** Instructions for the task **
Starting at the top of the records, output every line through the one that contains "right ear: (65, 80)", keeping each exactly as it appears.
□ □ □ □
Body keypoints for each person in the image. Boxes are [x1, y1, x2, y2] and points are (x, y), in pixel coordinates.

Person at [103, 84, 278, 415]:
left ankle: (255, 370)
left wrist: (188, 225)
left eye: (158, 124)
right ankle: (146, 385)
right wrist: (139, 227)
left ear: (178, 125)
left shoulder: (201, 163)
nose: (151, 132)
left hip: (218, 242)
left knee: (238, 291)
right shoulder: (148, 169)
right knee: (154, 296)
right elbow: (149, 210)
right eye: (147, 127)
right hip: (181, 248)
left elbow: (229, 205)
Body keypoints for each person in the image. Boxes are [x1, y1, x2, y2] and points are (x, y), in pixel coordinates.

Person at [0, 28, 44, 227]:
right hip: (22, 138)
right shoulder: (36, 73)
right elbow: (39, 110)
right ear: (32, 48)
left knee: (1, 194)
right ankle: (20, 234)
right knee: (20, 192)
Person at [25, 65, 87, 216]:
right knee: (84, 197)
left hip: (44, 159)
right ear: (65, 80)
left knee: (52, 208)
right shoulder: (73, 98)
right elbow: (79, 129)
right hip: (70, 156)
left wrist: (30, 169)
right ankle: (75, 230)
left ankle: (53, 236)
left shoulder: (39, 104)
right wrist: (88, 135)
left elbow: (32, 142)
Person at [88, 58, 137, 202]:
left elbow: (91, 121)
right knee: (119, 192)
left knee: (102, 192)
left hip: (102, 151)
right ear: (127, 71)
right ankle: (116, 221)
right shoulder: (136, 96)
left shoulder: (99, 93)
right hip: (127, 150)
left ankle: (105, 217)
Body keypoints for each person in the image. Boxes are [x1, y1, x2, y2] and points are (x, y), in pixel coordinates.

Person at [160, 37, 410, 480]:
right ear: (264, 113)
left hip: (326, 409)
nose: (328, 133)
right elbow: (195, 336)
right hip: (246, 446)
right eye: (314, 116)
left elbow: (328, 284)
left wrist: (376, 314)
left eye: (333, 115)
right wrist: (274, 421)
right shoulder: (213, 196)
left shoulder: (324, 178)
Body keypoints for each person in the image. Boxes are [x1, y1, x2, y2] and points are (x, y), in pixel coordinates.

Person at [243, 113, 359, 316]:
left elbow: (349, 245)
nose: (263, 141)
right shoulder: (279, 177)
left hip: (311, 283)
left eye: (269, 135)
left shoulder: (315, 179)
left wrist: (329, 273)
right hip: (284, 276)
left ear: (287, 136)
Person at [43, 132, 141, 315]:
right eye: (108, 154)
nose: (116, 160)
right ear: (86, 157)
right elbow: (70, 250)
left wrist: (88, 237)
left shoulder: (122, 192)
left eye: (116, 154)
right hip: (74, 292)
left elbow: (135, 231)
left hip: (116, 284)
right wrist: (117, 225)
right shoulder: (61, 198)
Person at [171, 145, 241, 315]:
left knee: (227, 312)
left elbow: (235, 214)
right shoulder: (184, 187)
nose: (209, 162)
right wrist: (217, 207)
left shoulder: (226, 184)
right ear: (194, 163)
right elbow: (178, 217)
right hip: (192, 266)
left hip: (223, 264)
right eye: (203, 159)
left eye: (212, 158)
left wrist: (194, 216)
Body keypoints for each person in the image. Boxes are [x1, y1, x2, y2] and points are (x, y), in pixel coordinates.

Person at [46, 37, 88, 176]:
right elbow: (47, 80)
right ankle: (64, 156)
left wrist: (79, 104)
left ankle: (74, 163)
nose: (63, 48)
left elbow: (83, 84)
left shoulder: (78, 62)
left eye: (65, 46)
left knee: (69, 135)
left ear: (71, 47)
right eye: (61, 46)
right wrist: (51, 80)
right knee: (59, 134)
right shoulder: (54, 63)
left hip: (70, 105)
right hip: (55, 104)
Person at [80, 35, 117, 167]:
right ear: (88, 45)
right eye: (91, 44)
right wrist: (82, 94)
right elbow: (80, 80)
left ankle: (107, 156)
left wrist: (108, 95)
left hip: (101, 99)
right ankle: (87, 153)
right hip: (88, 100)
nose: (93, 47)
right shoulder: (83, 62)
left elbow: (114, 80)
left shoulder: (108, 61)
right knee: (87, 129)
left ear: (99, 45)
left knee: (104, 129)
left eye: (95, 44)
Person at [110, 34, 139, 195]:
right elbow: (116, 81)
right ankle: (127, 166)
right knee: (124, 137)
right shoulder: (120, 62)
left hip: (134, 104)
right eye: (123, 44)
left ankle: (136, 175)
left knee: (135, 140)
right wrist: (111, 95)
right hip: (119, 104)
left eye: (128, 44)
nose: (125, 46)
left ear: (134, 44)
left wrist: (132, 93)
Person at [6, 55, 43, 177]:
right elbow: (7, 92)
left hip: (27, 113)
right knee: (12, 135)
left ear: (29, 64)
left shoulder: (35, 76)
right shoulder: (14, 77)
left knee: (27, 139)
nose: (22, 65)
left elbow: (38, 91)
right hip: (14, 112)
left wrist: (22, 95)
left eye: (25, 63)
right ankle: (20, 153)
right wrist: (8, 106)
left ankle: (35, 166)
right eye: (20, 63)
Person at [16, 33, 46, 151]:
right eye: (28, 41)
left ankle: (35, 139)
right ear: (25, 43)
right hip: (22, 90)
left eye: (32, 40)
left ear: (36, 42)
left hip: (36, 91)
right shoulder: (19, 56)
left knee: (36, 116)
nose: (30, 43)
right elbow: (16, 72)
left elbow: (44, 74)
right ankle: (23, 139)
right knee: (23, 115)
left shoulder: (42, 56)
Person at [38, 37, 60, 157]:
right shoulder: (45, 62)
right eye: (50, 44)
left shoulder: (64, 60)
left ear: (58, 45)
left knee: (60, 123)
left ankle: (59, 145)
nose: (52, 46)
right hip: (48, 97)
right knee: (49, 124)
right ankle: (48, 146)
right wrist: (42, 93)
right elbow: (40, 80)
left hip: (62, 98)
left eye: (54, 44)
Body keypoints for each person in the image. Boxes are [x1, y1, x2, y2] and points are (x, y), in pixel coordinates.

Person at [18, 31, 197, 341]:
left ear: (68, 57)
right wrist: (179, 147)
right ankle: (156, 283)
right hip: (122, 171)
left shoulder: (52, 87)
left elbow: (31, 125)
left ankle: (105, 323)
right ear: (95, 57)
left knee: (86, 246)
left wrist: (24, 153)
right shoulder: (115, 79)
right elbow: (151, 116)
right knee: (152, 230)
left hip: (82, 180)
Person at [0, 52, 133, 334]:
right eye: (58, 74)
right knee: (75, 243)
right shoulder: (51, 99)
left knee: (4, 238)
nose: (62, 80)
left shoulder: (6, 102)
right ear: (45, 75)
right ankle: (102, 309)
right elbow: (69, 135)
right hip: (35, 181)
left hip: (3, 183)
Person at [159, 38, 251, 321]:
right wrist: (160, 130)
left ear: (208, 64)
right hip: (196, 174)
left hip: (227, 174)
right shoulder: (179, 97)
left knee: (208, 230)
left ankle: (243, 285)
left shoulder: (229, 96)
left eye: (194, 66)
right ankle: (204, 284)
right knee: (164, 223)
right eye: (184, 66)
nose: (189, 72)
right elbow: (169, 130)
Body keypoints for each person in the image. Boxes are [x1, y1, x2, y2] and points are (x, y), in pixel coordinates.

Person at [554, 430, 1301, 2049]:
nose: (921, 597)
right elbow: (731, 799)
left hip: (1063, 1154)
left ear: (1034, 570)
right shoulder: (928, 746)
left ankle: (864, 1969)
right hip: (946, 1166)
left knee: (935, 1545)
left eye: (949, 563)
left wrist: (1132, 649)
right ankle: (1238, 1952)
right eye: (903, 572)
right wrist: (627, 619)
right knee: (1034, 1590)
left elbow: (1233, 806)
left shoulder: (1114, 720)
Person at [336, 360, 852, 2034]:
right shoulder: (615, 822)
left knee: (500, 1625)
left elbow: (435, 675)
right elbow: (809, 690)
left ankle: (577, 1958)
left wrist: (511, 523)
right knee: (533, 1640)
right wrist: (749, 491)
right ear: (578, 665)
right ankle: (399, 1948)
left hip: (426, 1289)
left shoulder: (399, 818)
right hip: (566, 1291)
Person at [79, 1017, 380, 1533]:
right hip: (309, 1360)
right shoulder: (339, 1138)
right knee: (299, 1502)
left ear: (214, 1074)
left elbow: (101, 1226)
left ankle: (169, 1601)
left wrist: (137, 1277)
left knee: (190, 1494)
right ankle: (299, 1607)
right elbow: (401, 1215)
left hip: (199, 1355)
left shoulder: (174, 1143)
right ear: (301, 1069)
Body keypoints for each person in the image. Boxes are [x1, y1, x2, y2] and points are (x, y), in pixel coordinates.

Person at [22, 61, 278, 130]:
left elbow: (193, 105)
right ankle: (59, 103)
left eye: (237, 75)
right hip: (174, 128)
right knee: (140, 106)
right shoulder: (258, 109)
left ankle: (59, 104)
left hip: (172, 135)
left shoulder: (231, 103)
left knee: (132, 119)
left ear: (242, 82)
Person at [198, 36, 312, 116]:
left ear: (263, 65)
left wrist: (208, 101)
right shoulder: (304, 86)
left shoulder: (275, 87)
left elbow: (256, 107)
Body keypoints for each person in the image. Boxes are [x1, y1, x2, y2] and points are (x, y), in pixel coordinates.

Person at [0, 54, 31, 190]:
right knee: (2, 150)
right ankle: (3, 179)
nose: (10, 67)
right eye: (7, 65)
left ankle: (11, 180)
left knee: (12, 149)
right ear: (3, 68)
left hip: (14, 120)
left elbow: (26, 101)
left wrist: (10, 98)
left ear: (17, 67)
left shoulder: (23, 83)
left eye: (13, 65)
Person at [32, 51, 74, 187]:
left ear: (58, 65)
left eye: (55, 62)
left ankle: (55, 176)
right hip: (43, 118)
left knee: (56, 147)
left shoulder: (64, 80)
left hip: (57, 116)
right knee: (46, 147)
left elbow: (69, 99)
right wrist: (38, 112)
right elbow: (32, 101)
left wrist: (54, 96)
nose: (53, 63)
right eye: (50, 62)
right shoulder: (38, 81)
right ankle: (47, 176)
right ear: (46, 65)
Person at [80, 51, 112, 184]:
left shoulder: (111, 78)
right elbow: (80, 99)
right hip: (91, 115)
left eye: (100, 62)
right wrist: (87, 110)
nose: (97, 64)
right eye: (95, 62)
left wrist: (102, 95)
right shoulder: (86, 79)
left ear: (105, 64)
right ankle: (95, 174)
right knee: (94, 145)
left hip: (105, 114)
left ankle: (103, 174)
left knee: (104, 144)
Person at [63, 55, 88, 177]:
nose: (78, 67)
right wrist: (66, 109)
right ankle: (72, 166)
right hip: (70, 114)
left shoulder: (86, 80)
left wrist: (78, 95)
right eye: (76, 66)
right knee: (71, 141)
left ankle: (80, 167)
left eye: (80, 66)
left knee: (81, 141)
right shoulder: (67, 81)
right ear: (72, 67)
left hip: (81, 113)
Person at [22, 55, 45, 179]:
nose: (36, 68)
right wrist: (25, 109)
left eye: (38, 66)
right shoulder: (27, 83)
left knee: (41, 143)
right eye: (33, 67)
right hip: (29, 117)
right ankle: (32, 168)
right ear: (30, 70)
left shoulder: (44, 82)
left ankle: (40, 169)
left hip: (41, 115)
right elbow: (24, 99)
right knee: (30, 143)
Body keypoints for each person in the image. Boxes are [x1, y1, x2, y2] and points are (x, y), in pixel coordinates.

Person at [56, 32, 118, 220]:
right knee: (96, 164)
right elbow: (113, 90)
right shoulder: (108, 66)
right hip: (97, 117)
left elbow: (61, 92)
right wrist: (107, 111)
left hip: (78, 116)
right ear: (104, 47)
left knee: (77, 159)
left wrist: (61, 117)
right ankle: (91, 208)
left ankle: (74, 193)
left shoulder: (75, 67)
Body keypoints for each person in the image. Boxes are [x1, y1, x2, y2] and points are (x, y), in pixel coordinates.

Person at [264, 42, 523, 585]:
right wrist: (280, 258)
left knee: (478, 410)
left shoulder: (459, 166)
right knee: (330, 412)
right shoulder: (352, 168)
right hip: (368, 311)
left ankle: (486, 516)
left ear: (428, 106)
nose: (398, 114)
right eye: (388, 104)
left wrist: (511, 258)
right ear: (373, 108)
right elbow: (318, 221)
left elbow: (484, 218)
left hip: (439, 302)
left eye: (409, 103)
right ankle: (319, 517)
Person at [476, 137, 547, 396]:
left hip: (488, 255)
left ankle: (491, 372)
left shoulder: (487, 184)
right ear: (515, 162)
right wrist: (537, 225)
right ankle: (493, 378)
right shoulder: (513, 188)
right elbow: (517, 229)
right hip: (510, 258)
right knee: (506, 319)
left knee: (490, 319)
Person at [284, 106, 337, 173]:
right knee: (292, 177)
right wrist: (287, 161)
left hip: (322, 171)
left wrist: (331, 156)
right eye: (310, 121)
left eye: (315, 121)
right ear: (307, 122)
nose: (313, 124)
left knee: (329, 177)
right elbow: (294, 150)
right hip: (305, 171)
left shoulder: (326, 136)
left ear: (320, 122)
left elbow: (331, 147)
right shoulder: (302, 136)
□ □ □ □
** Solution **
Body keypoints for each person in the image. Boxes are [x1, y1, x2, y2] and points are (x, y), in pixel coordinates.

Person at [103, 84, 278, 415]:
left ankle: (255, 370)
left wrist: (188, 225)
left eye: (158, 124)
right ankle: (146, 385)
right wrist: (139, 227)
left ear: (178, 125)
left shoulder: (201, 163)
nose: (151, 132)
left hip: (218, 242)
left knee: (238, 291)
right shoulder: (148, 169)
right knee: (154, 296)
right elbow: (149, 210)
right eye: (147, 127)
right hip: (181, 248)
left elbow: (229, 205)
Body keypoints for each person in the image. Boxes are [x1, y1, x2, y2] and points are (x, y), in pixel coordinates.

Person at [0, 28, 44, 227]:
right hip: (22, 138)
right shoulder: (36, 73)
right elbow: (39, 110)
right ear: (32, 48)
left knee: (1, 194)
right ankle: (20, 234)
right knee: (20, 192)
Person at [25, 65, 87, 216]:
right knee: (84, 197)
left hip: (44, 159)
right ear: (65, 80)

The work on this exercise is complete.